» Extracted material:
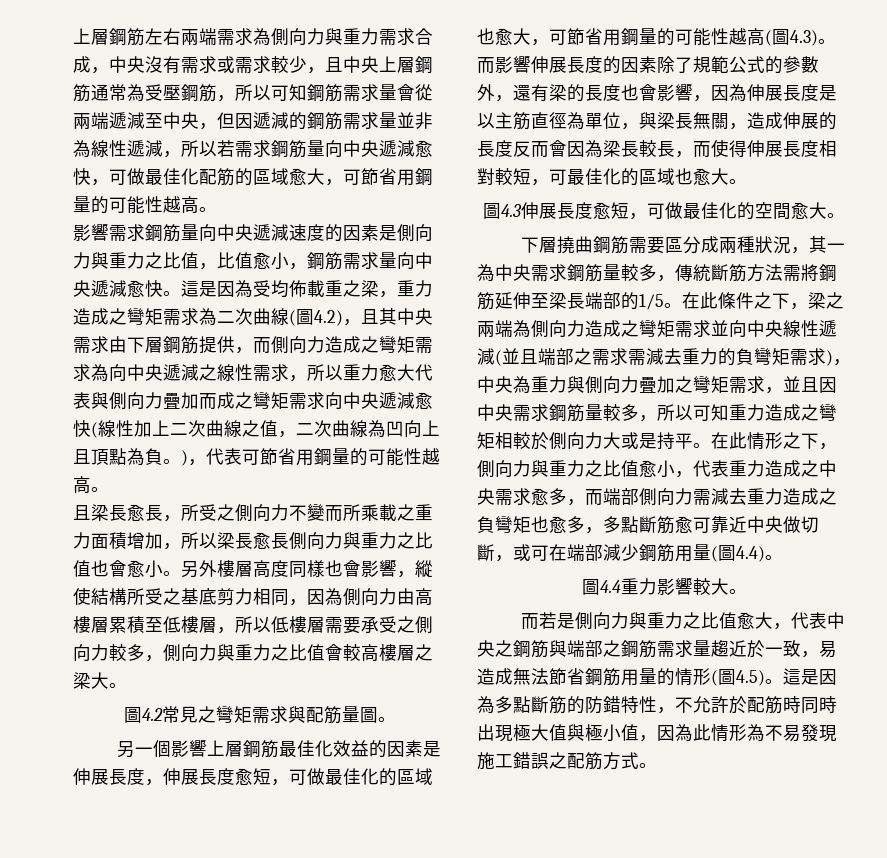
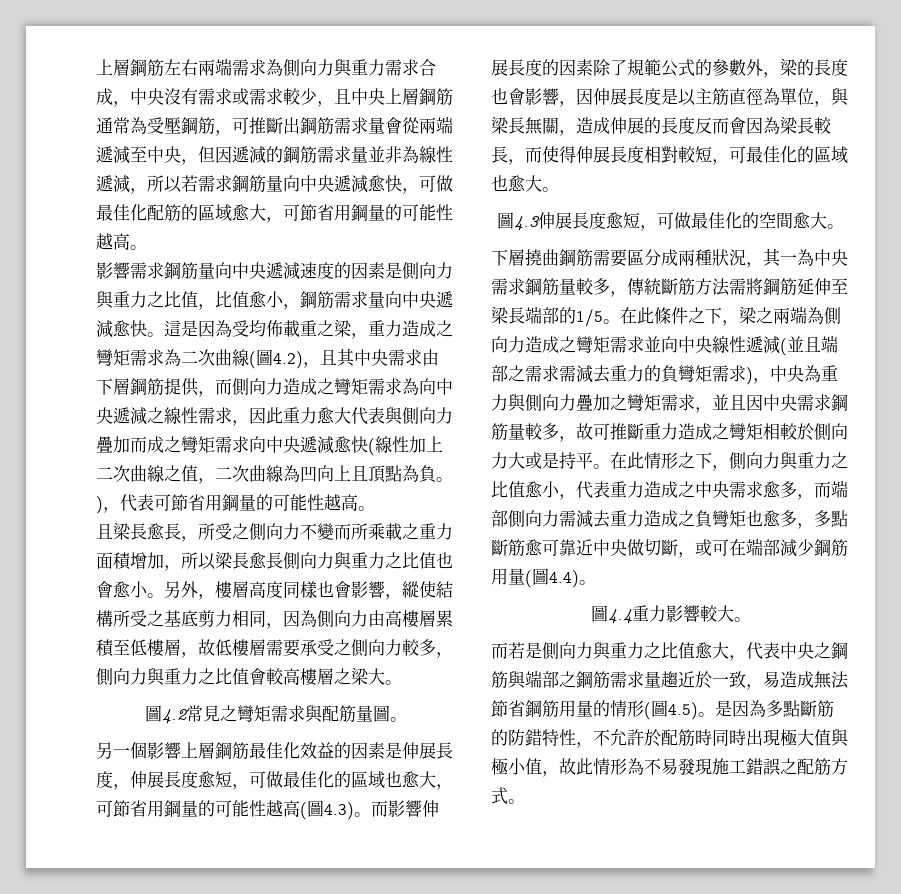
[235,84,307,101] 所以可知 -> [232,117,300,134] 可推斷出
[307,364,343,381] 所以 -> [249,407,283,424] 因此
(217, 568) none -> [198,594,215,600] ，
[235,616,271,633] 所以 -> [198,639,215,656] 故
[513,84,549,102] 還有 -> (780, 75) none
[729,84,747,102] 為 -> (593, 96) none
[657,404,729,421] 所以可知 -> [576,423,644,440] 故可推斷
[783,668,801,685] 這 -> (715, 714) none
[657,724,693,742] 因為 -> [559,758,576,775] 故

» Work to complete: Pictures aside, reproduce every record exactly as it stands.

» Task answer:
[235,84,307,101] 所以可知 -> [232,117,300,134] 可推斷出
[307,364,343,381] 所以 -> [249,407,283,424] 因此
(217, 568) none -> [198,594,215,600] ，
[235,616,271,633] 所以 -> [198,639,215,656] 故
[513,84,549,102] 還有 -> (780, 75) none
[729,84,747,102] 為 -> (593, 96) none
[657,404,729,421] 所以可知 -> [576,423,644,440] 故可推斷
[783,668,801,685] 這 -> (715, 714) none
[657,724,693,742] 因為 -> [559,758,576,775] 故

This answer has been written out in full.